The right approach is as you suggest to process each simulation file in a separate thread (perhaps even distributed across several workstations).
We’ll have to think about this one because there is no easy solution to offer you.
In the meantime I would be interested in looking at your spreadsheet (and of course a typical dat file to run it with) to see if there’s any obvious way we can optimise what we currently have.
Cheers, David.
October 20th, 2008 at 04:18
I just want to clarify, if i’m running a 20 cases of a model with two lines in it, and have a two core machine only (no DOF etc) i can run:
a) a batch script with all 20 cases, running one at a time, multi threading,
b) open two orcaflex windows, each running 10 cases at a time,
c) one orcaflex window, running two at a time in parallel (cores set to 2).
I understood b) and c) to be as fast as each other, but from the recent user group meeting think case a) is slower.
Does option b) multi thread in both windows or use one core for each?
Which (if any) of these cases are equivalent?
October 20th, 2008 at 08:38
Phil,
Your options b) and c) will run at roughly the same speed. If anything I would expect c) to be slightly faster. You are right that option a) will be around twice as slow as the others.
Option b) does multi-thread in both windows so there will be 4 threads competing for resources on your dual core machine. This is why option c) is a little more efficient.
The best way to handle multiple load cases now is:
1. Upgrade to version 9.2 (9.2b is better than 9.2a).
2. Make your batch script use the “SaveData” command rather than “Run” so that it simply generates a .dat file for each load case.
3. Add each .dat file to the batch window and run.
Of course if you can get a quad core, or even a dual quad core (=8 cores) then your load cases will be processed even faster.
Hope this is all clear.
January 6th, 2009 at 12:04
I am an Orcaflex user in Technip and really impressed by the speed of new 9.1 implicit integration method.
It helped me alot in speeding up my analyses. However, it seems there is still quite an area of improvement to further increase the speed.
The fixed time step implicit is not stable in some rapid change systems and the variable time step also gets stuck between two time steps changing from one to another frequently which itself slows down the process.
The last analysis I did was the modelling of spooling of a reel lay completely which has taken me more than 2 month in a super fast 2 core processor !!!
Good luck for all the Orcina team, hope new year would bring good staff to users.

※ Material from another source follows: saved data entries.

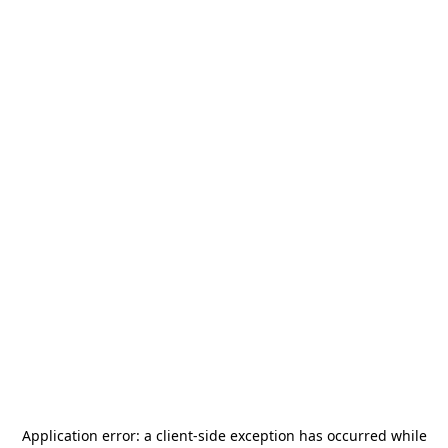
Application error: a
client
-side exception has occurred while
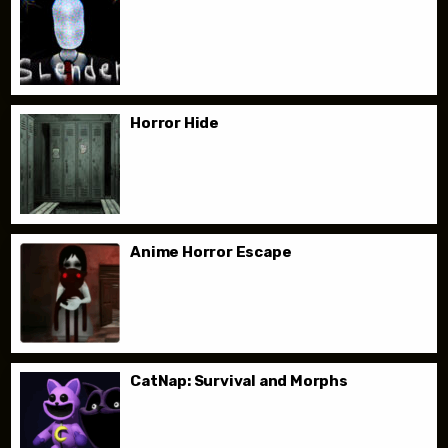
Horror Hide
Anime Horror Escape
CatNap: Survival and Morphs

January 6th, 2009 at 20:11
VNikzad,
Thanks for your comment. Of course you can now use 9.2 which is just a little faster still than 9.1.
You mention that the implicit time step tends to go unstable when have rapid changes, impulses, high frequency responses etc. Such systems do generally need shorter time steps and as far as I am aware there is no getting around that. Variable time step schemes can help by using longer time steps when possible.
It sounds like you have an interesting model and if you would like us to take a look at it we’d be more than happy to try to speed it up either by making modelling changes or try possible changes to the software.